Practices that are part of the Piedmont Physicians Group all see Medicare patients, but most no longer accept new ones, Sams said. At the WellStar Health System, all but one of the primary care practices see Medicare patients, though some don’t take new ones. All WellStar Medical Group specialists see and accept new Medicare patients, the system said.
The practices that limit Medicare do so because they have to maintain a mix of patients to stay stable financially, WellStar said. In fiscal 2011, WellStar’s physician practices, hospitals and other facilities were reimbursed $45 million less than the cost of care provided to the Medicare patients seen by the system.
Dr. Sandra B. Reed, president of the Medical Association of Georgia, said leaving Medicare is an extremely difficult decision for physicians.
“These are our senior citizens and our most vulnerable population,” said Reed, an OB-GYN from Thomasville. “These patients need a good medical home, and they have worked all their life and paid into the system.

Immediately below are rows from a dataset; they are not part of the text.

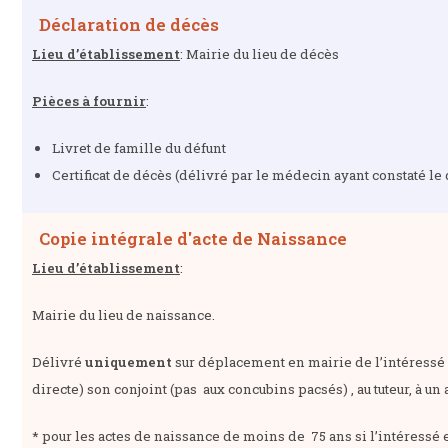
Déclaration de décès
Lieu d’établissement
: Mairie du lieu de décès
Pièces à fournir
:
Livret de famille du défunt
Certificat de décès (délivré par le médecin ayant constaté le
Copie intégrale d'acte de Naissance
Lieu d’établissement
:
Mairie du lieu de naissance.
Délivré
uniquement
sur déplacement en mairie de l’intéressé 
directe) son conjoint (pas aux concubins pacsés) , au tuteur, à un av
* pour les actes de naissance de moins de 75 ans si l’intéressé e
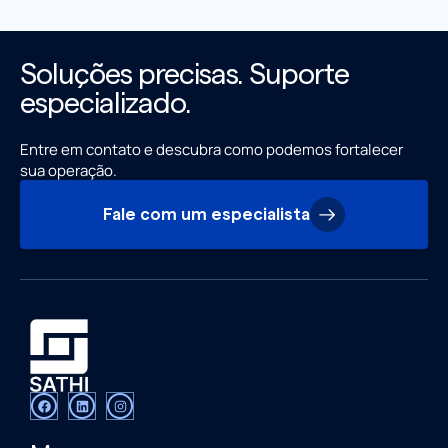
Soluções precisas. Suporte
especializado.
Entre em contato e descubra como podemos fortalecer
sua operação.
Fale com um especialista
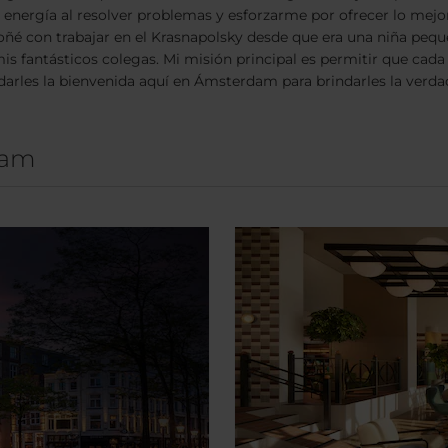
o energía al resolver problemas y esforzarme por ofrecer lo mejo
soñé con trabajar en el Krasnapolsky desde que era una niña peque
s fantásticos colegas. Mi misión principal es permitir que cada 
o darles la bienvenida aquí en Ámsterdam para brindarles la verda
dam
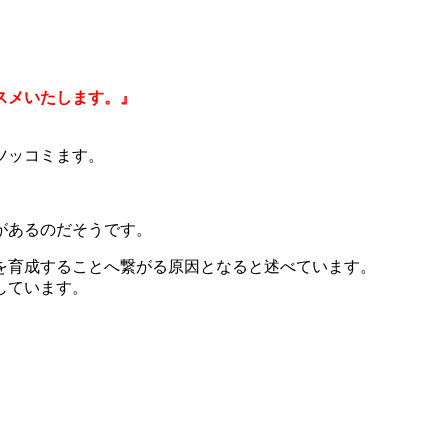
スメいたします。』
ツッコミます。
があるのだそうです。
を育成することへ繋がる原因となると述べています。
しています。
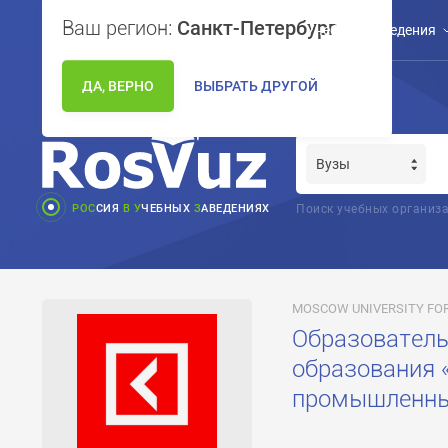
Ваш регион:
Санкт-Петербург
Учебные заведения
ДА, ВЕРНО
ВЫБРАТЬ ДРУГОЙ
РОС
СИЯ
В
У
ЧЕБНЫХ
З
АВЕДЕНИЯХ
Поиск учебных организа
MOSCOW UNIVERSITY FOR
Образователь
образования 
промышленный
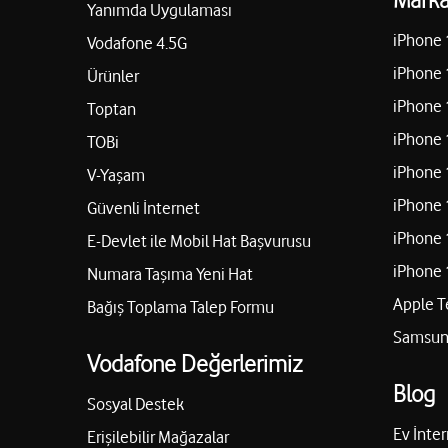
Yanımda Uygulaması
iPhone 
Vodafone 4.5G
iPhone 
Ürünler
iPhone 
Toptan
iPhone 
TOBi
iPhone 
V-Yaşam
iPhone 
Güvenli İnternet
iPhone 
E-Devlet ile Mobil Hat Başvurusu
iPhone 
Numara Taşıma Yeni Hat
Apple T
Bağış Toplama Talep Formu
Samsung
Vodafone Değerlerimiz
Blog
Sosyal Destek
Ev İnter
Erişilebilir Mağazalar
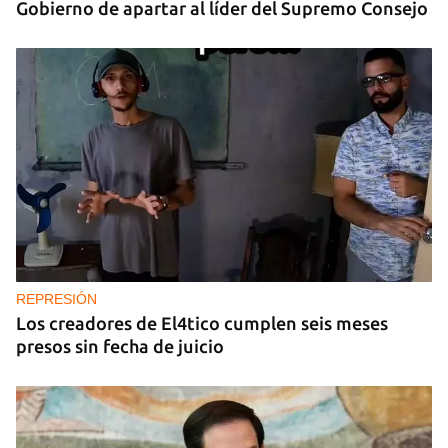
Gobierno de apartar al líder del Supremo Consejo
REPRESIÓN
Los creadores de El4tico cumplen seis meses
presos sin fecha de juicio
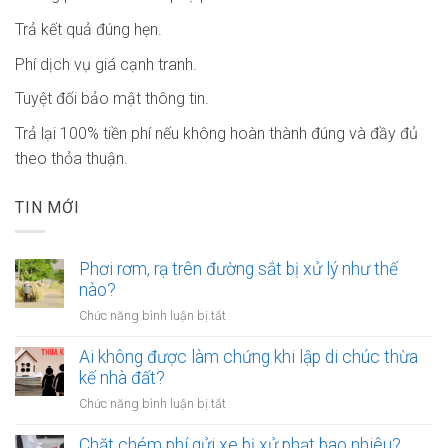
Trả kết quả đúng hẹn.
Phí dịch vụ giá cạnh tranh.
Tuyệt đối bảo mật thông tin.
Trả lại 100% tiền phí nếu không hoàn thành đúng và đầy đủ
theo thỏa thuận.
TIN MỚI
Phơi rơm, rạ trên đường sắt bị xử lý như thế
nào?
ở
Chức năng bình luận bị tắt
Phơi
rơm,
Ai không được làm chứng khi lập di chúc thừa
rạ
kế nhà đất?
trên
ở
Chức năng bình luận bị tắt
đường
Ai
sắt
không
Chặt chém phí gửi xe bị xử phạt bao nhiêu?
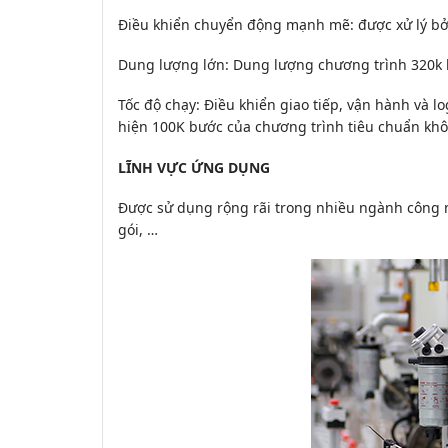
Điều khiển chuyển động mạnh mẽ: được xử lý bở
Dung lượng lớn: Dung lượng chương trình 320k 
Tốc độ chạy: Điều khiển giao tiếp, vận hành và l
hiện 100K bước của chương trình tiêu chuẩn khôn
LĨNH VỰC ỨNG DỤNG
Được sử dụng rộng rãi trong nhiều ngành công ng
gói, …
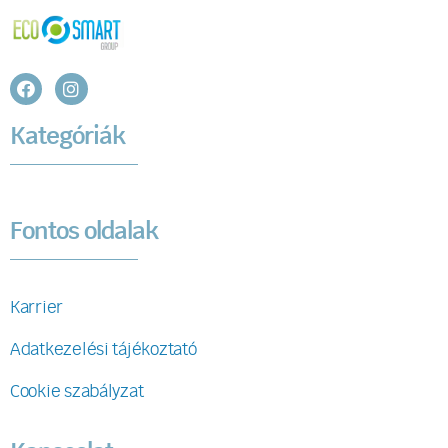
Kategóriák
Fontos oldalak
Karrier
Adatkezelési tájékoztató
Cookie szabályzat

And the system is not able to give them what they are promised.”
Hardy, the south Fulton resident on Medicare, eventually found a practice in Newnan that takes new Medicare patients. She is happy with her doctor, but not with the way lawmakers in Washington are handling Medicare.
“I would love to be in the Senate,” she said. “I would have my insurance paid for the rest of my life ... I don’t feel like they are taking our interests at heart. It’s going to get worse. I promise.”